§ Text segment:
When a British newspaper ran a report this week suggesting Canadian and British soldiers were part of a scheme to smuggle heroin out of Afghanistan, the Canadian military was quick to defend itself.
Exploring the numbers
Every year, the Judge Advocate General produces a report that makes for fascinating reading for people with a little time on their hands.
Perusing the statistics for the two most recent reports, and going through the painful process of getting the numbers into Excel after the military refused to produce the numbers in a database format, allowed me to compare drug trafficking to other crimes for which military personnel have been found guilty.
In the tables I've produced from each JAG report, you can see the offences that have drawn guilty convictions ranked in descending order:
Brig.-Gen. Jon Vance, the outgoing commander of Canadian Forces in Afghanistan, flatly denied there was any truth to the story. Defence Minister Peter MacKay quickly issued a statement saying the allegations are "unfounded."
While the military says there’s no truth to the heroin smuggling allegations, there's no denying that drugs are a problem for the Forces.
An analysis of military statistics shows that there were 17 trafficking convictions between April 2007 and March 2009.
According to the statistics contained in two annual reports by the military's justice system, known as Judge Advocate General (JAG) Reports, the number 17 breaks down as follows:
- From April 2007 to March 2008, there were 12 trafficking convictions, making trafficking the most common offence for which Canadian Armed Forces personnel were convicted.
- From April 2008 to March 2009, there were five convictions, and trafficking was the fifth-most common offence. The most common conviction was being absent without having proper leave.
Col. Michel Drapeau, one of the force's most ardent critics, has suggested that instead of flatly denying a story that contained sensational allegations, the military should have also admitted that it is concerned about drug use in its ranks.

§ Task requirements:
1. List every person the article on military drug trafficking names, along with the title or role the article gives each one.
2. Answer these questions using the article on military drug trafficking.
(a) How many trafficking convictions were there from April 2007 to March 2008?
(b) What word did the Defence Minister's statement use to describe the allegations?
(c) What was the most common conviction from April 2008 to March 2009?
3. Retype the passage of the article on military drug trafficking that starts at "Exploring the numbers" and ends at "been found guilty.".

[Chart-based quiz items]
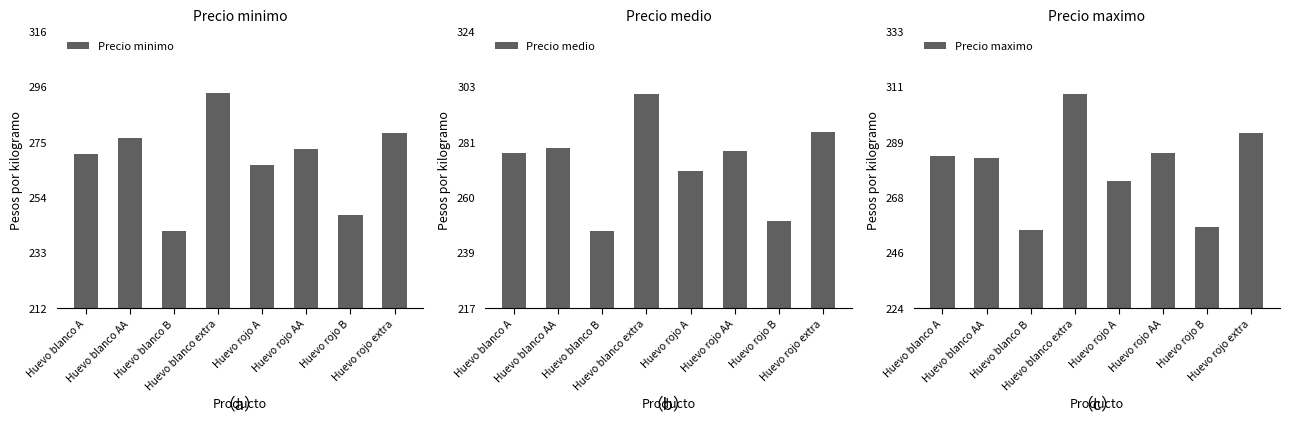

At which label is Precio minimo closest to 267?

Huevo rojo A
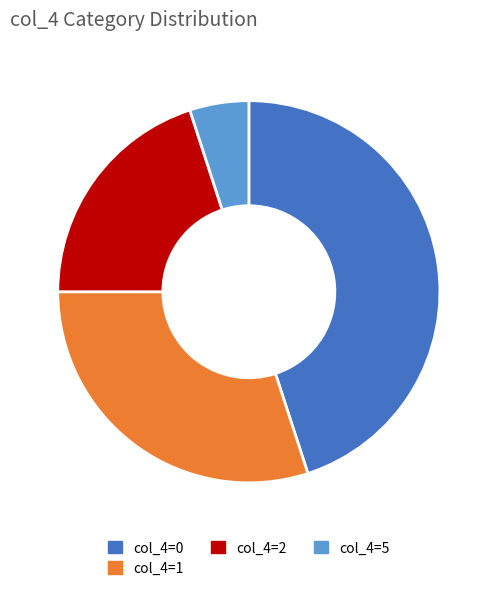

What is the ratio of the value at col_4=1 to the value at col_4=5?

6.0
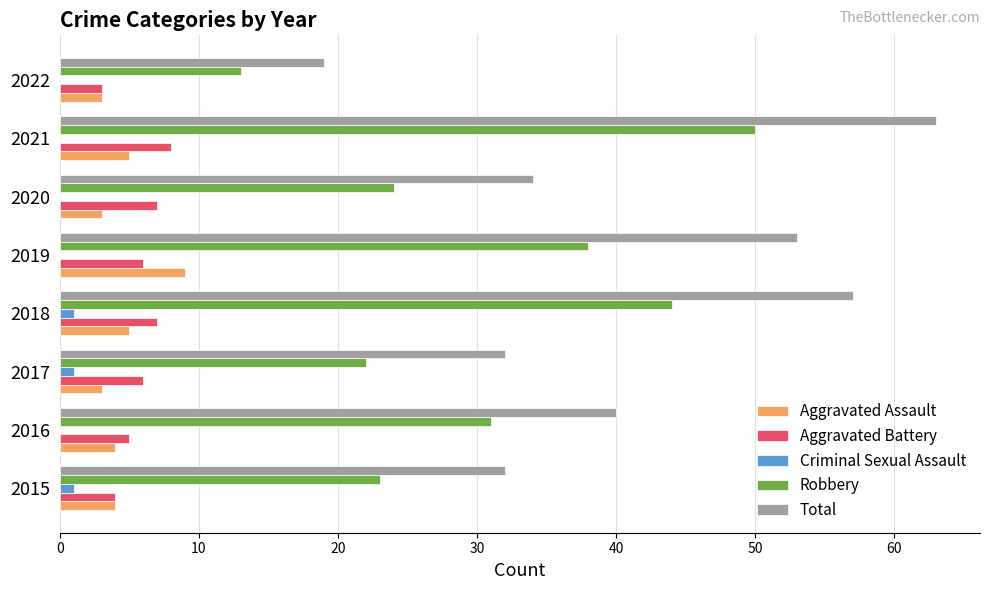

Between 2015 and 2019, which series saw the biggest shift?

Total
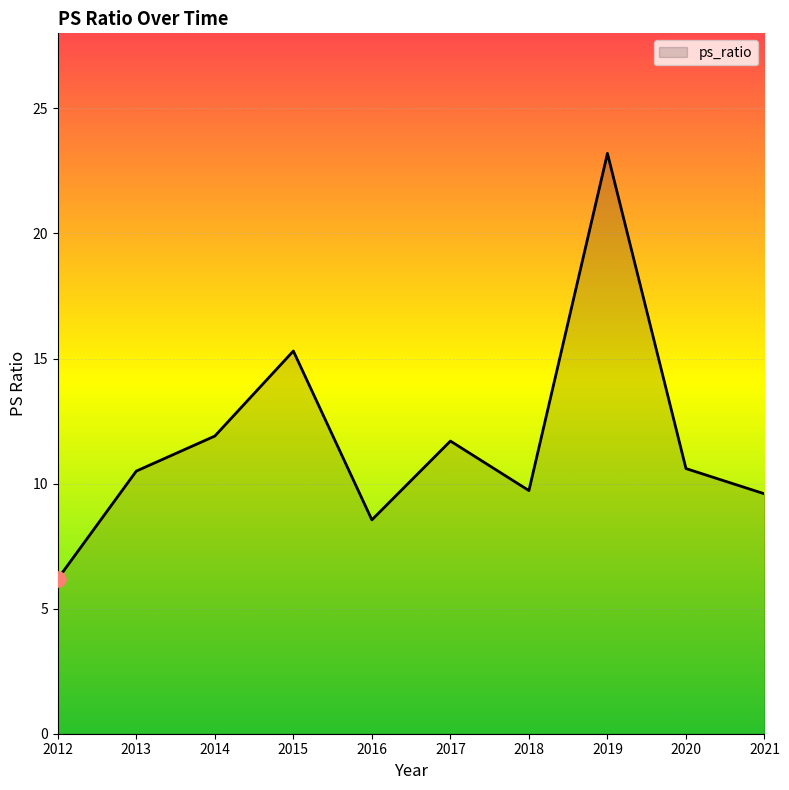

What is the change in value from 2016 to 2021?

+1.0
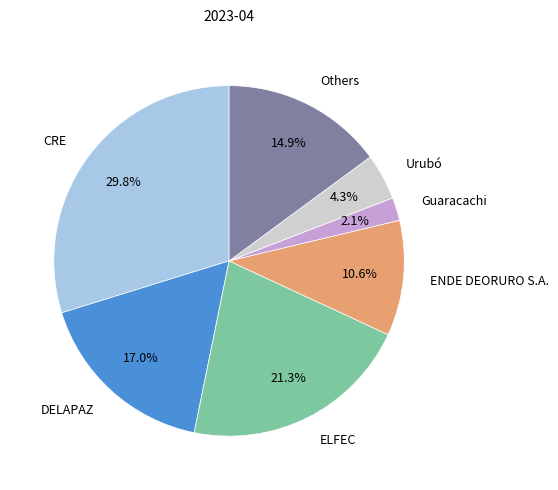

Is there a majority slice in this chart?

No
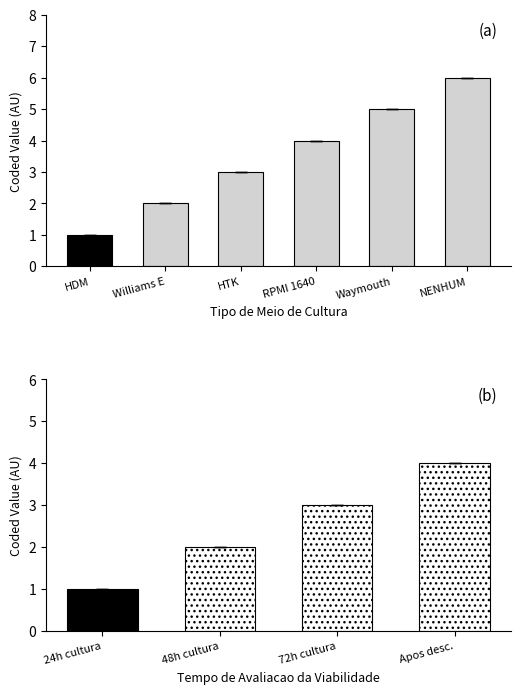

Is it true that the value at NENHUM is 8?

False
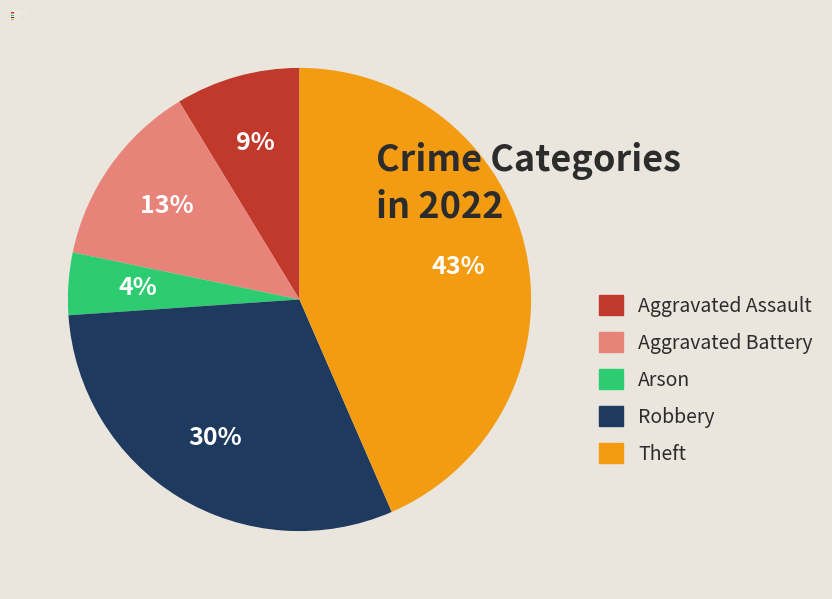

Does any single category account for the majority?

No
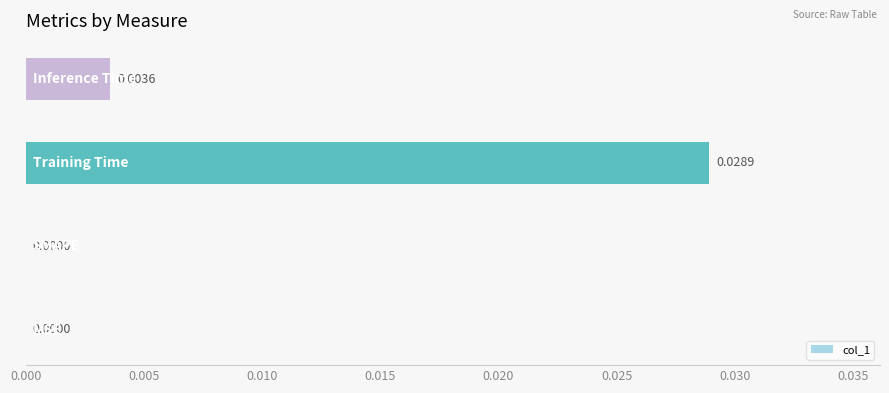

Are the bars horizontal?

Yes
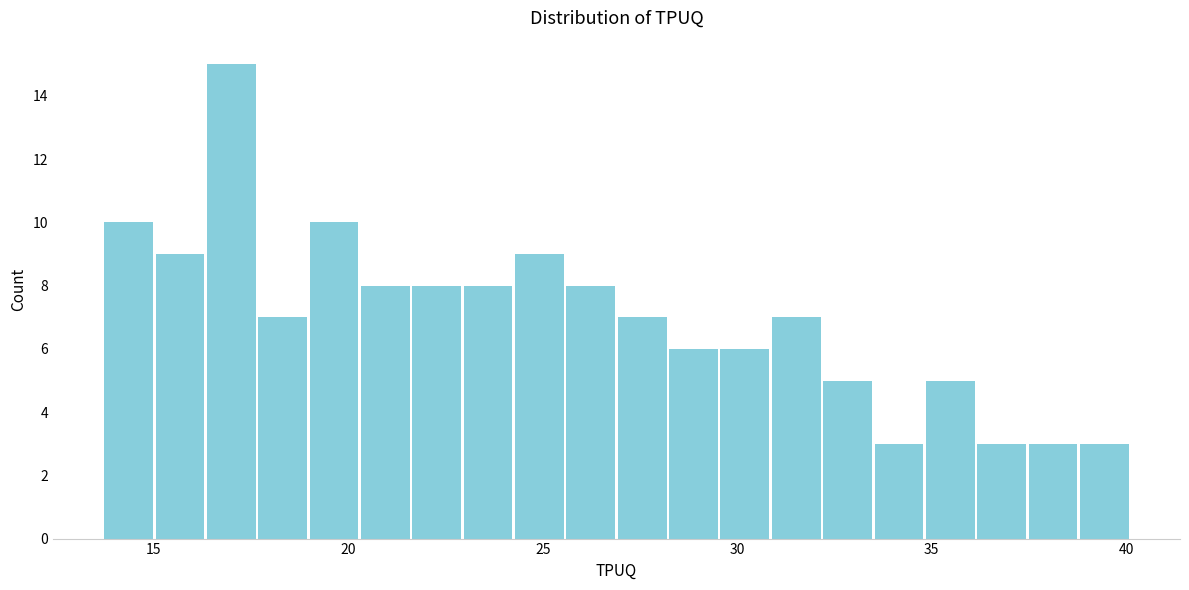

Read against the x-axis, roughly where is the centre of the tallest bar?

17.0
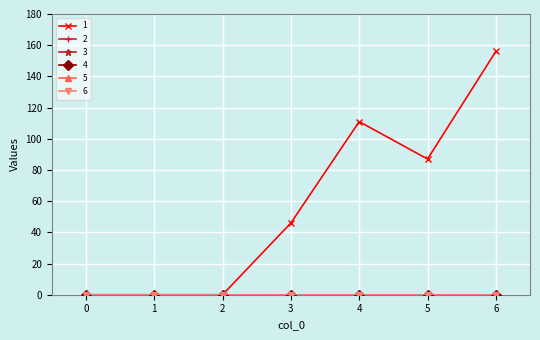

Is this an area chart (filled region under the line)?

No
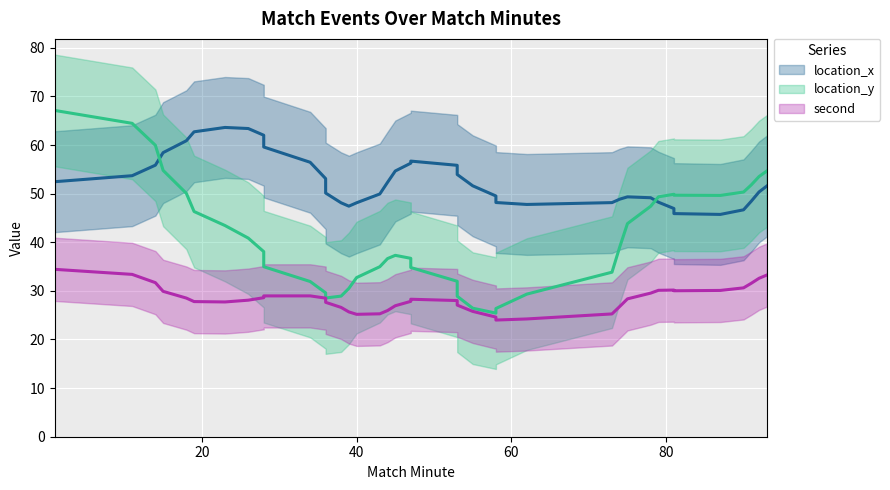

What is the maximum value for location_y (trend)?

67.1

§ Solution set:
1.
- Brig.-Gen. Jon Vance: the outgoing commander of Canadian Forces in Afghanistan
- Peter MacKay: Defence Minister
- Col. Michel Drapeau: one of the force's most ardent critics

2.
(a) There were 12 trafficking convictions.
(b) The statement called the allegations "unfounded."
(c) The most common conviction was being absent without having proper leave.

3.
Exploring the numbers
Every year, the Judge Advocate General produces a report that makes for fascinating reading for people with a little time on their hands.
Perusing the statistics for the two most recent reports, and going through the painful process of getting the numbers into Excel after the military refused to produce the numbers in a database format, allowed me to compare drug trafficking to other crimes for which military personnel have been found guilty.